A Mattarella va il nostro sentito ringraziamento per la sua costante attenzione e sensibilità al mondo del lavoro e per aver riportato questo tema alla ribalta del dibattito politico. Il valore del lavoro come fattore di dignità, di crescita e di coesione rappresenta davvero l’architrave su cui è fondata la nostra Costituzione e, dunque, il nostro Paese. Il richiamo del Presidente della Repubblica alla centralità e alla priorità del lavoro deve rappresentare, perciò, un invito, a ciascuno per la propria parte, a un impegno per fare crescere l’occupazione e i salari. Ecco perché, a nostro avviso, servono, da un lato, investimenti strutturali e, dall’altro, politiche contrattuali e fiscali adeguate al raggiungimento di quegli obiettivi.

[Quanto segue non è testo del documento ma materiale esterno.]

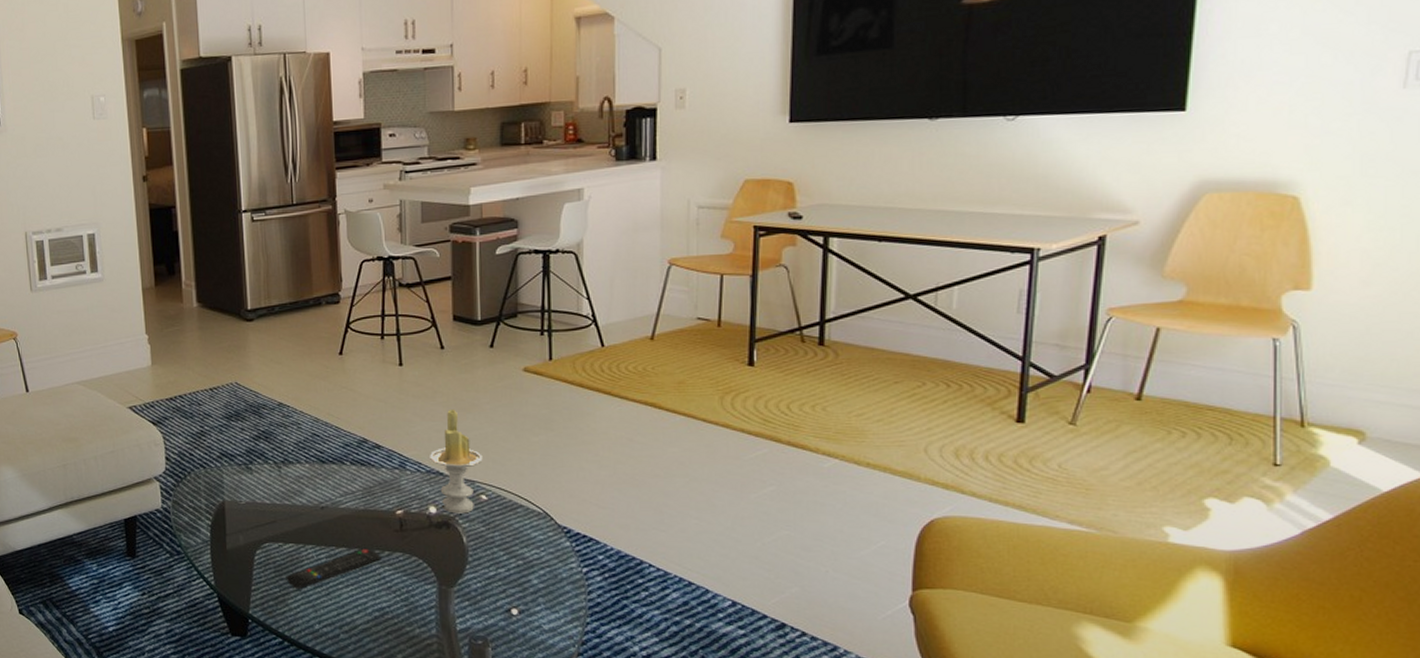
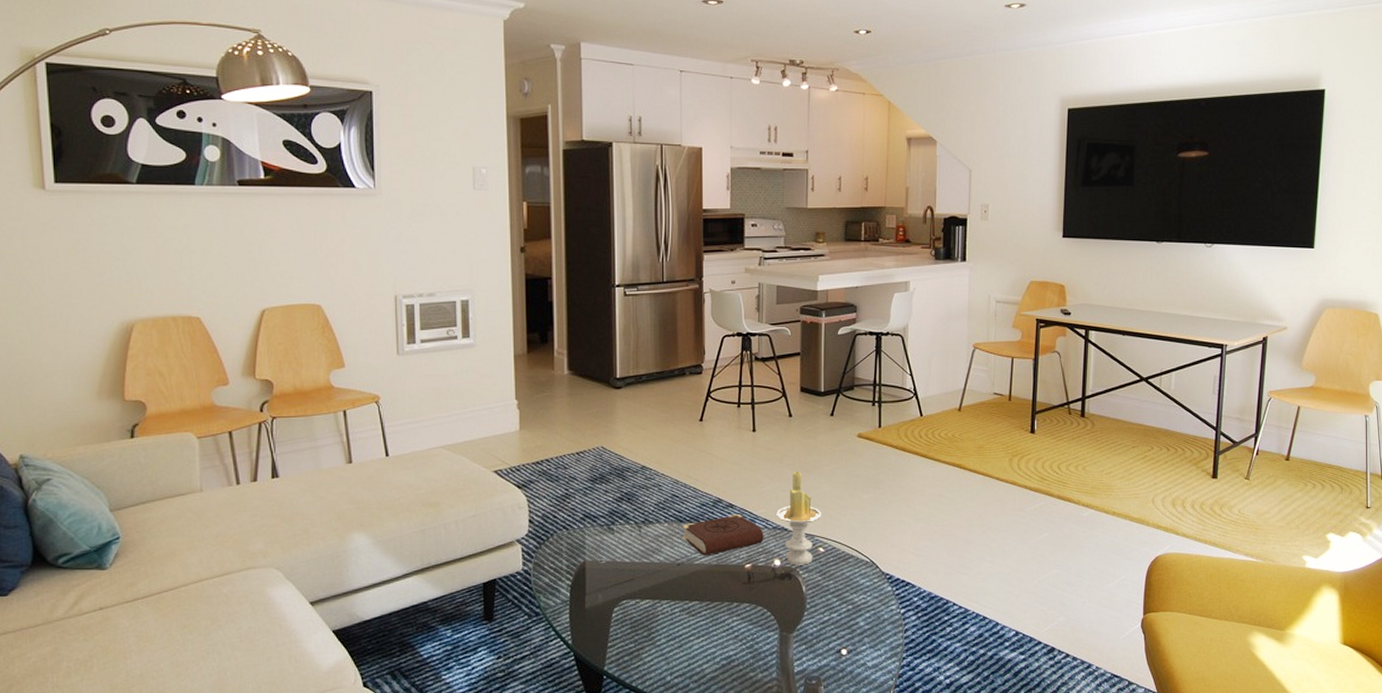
remote control: present [285,548,381,589] -> none [641,601,730,643]
book: none [325,456,417,500] -> present [683,514,764,556]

Intanto l’economia continua il suo andamento lento. L’Istat ha certificato il permanere di un’alta percentuale di poveri nel nostro Paese. Qual è il tuo giudizio?

Sono gli effetti collaterali delle politiche economiche messe in atto dai Governi succedutisi nel corso degli anni. Bisogna superare le politiche di austerità, altrimenti prima si determinano le condizioni che causano l’aumento dei poveri e poi si è costretti a trovare le risorse per contrastare la povertà. Si deve ripartire dagli investimenti pubblici e privati e occorre accrescere il potere di acquisto dei lavoratori e dei pensionati: ecco perché serve anche una riforma fiscale strutturale.

A questo proposito qual è il segnale che giunge dalla manovra economica?

Occorreva più coraggio: speriamo che ci sia nella Legge di bilancio. Basta austerità: lo dicono tutti, ma nessuno dà seguito a questa affermazione. Lo ribadisco: a noi interessa una riduzione strutturale del cuneo fiscale su lavoro e impresa. Certo, di positivo c’è stato lo stanziamento delle risorse per il rinnovo contrattuale del personale del pubblico impiego, anche se permangono e vanno sciolte alcune ambiguità. Ci sono, insomma alcuni interventi positivi, ma manca ancora il coraggio di invertire le dinamiche economiche e sociali. In audizione alla Commissione competente del Senato, abbiamo fatto le nostre proposte e le abbiamo argomentate: abbiamo suscitato attenzione. L´auspicio è che le scelte del legislatore siano conseguenti.

Un’ultima domanda. Il 25 aprile hai parlato dal palco di Piazza del Duomo a Milano, in occasione della Festa della Liberazione. Qual è stato, in estrema sintesi, il tuo messaggio?

Tra Costituzione e Liberazione c’e un nesso inscindibile. Libertà, giustizia sociale, solidarietà, pace e progresso rappresentano l’eredità consegnata a tutti noi. Ecco perché, pur dicendo di no agli odi, non possiamo e non vogliamo dimenticare. Quei valori e quegli ideali sono patrimonio dell’umanità e ancora oggi abbiamo il dovere di difenderli per tramandarli ai nostri figli e ai nostri nipoti. Il 25 aprile, dunque, non abbia solo un valore storico, fondamentale e irrinunciabile, ma diventi anche impegno attuale per liberarci dalle catene del bisogno e per affermare i valori dell’accoglienza e della pace.